Weighted Averages of Conditional LATEs

• Weighted Averages of Conditional LATEs (WLATEs) is a framework that aggregates local treatment effects using user-defined weights to enhance causal inference in IV settings.
• It employs various weighting schemes—such as uniform, compliance-weighted, and policy-based—to target specific treatment effect subpopulations and improve external validity.
• Robust estimation methods, including TSLS, local polynomial regression, and kernel optimal matching, are applied to address effect heterogeneity and ensure stable inference.

Weighted averages of conditional local average treatment effects (WLATEs) generalize the LATE framework to allow estimation and interpretation of causal effects that are both local (i.e., identified for compliers or other principal strata) and averaged according to a user-specified or design-driven weighting scheme across covariates or latent characteristics. This class of estimands is essential for robust causal inference in instrumental variables (IV) settings with covariates, especially under effect heterogeneity, compliance heterogeneity, and when the estimand of interest is tied to real-world policies or actual experimental designs.

▶ Raw records
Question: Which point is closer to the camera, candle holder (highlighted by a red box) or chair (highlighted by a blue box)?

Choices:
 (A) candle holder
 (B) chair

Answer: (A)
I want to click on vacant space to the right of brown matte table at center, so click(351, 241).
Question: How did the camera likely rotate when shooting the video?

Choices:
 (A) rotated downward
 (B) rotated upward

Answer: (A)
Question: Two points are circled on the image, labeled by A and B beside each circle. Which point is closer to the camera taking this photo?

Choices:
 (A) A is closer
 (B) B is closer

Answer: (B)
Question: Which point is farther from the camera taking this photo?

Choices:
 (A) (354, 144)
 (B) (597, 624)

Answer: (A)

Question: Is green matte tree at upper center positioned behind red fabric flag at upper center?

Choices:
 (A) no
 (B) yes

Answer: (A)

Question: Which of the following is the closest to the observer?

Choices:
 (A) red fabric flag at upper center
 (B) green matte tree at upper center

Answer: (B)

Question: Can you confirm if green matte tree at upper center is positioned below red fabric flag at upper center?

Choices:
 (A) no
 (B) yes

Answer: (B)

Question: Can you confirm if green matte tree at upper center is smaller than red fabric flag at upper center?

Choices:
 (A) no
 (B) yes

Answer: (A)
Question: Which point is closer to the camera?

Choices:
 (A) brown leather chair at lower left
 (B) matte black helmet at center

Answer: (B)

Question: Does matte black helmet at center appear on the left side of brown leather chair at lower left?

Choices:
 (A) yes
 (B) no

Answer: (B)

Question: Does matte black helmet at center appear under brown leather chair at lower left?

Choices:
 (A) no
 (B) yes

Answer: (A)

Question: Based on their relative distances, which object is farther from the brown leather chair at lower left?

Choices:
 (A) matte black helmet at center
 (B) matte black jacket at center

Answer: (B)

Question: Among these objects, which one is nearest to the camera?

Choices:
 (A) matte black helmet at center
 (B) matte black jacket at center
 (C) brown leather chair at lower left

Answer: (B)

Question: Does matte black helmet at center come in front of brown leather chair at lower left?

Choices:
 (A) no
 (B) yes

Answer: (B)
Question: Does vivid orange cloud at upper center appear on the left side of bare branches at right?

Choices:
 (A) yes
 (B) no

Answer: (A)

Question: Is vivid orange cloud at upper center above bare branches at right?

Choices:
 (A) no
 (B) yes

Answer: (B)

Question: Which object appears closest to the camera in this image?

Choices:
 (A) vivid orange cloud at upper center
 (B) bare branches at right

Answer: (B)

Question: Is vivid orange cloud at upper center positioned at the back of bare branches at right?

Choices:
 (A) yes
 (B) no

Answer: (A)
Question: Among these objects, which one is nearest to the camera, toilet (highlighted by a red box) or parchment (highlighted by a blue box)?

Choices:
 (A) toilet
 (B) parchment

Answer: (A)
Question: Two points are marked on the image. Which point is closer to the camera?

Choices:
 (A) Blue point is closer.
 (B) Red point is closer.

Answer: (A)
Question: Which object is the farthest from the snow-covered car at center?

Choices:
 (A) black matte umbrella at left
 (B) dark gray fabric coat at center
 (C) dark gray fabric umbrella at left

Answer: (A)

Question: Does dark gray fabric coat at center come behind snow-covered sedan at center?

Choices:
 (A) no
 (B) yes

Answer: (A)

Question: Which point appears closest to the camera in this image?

▶ Directions for this task
Return the passage on weighted averages of conditional LATEs from "Weighted averages of conditional local" up to and including "actual experimental designs.", copied word for word.

▶ Complete response
Weighted averages of conditional local average treatment effects (WLATEs) generalize the LATE framework to allow estimation and interpretation of causal effects that are both local (i.e., identified for compliers or other principal strata) and averaged according to a user-specified or design-driven weighting scheme across covariates or latent characteristics. This class of estimands is essential for robust causal inference in instrumental variables (IV) settings with covariates, especially under effect heterogeneity, compliance heterogeneity, and when the estimand of interest is tied to real-world policies or actual experimental designs.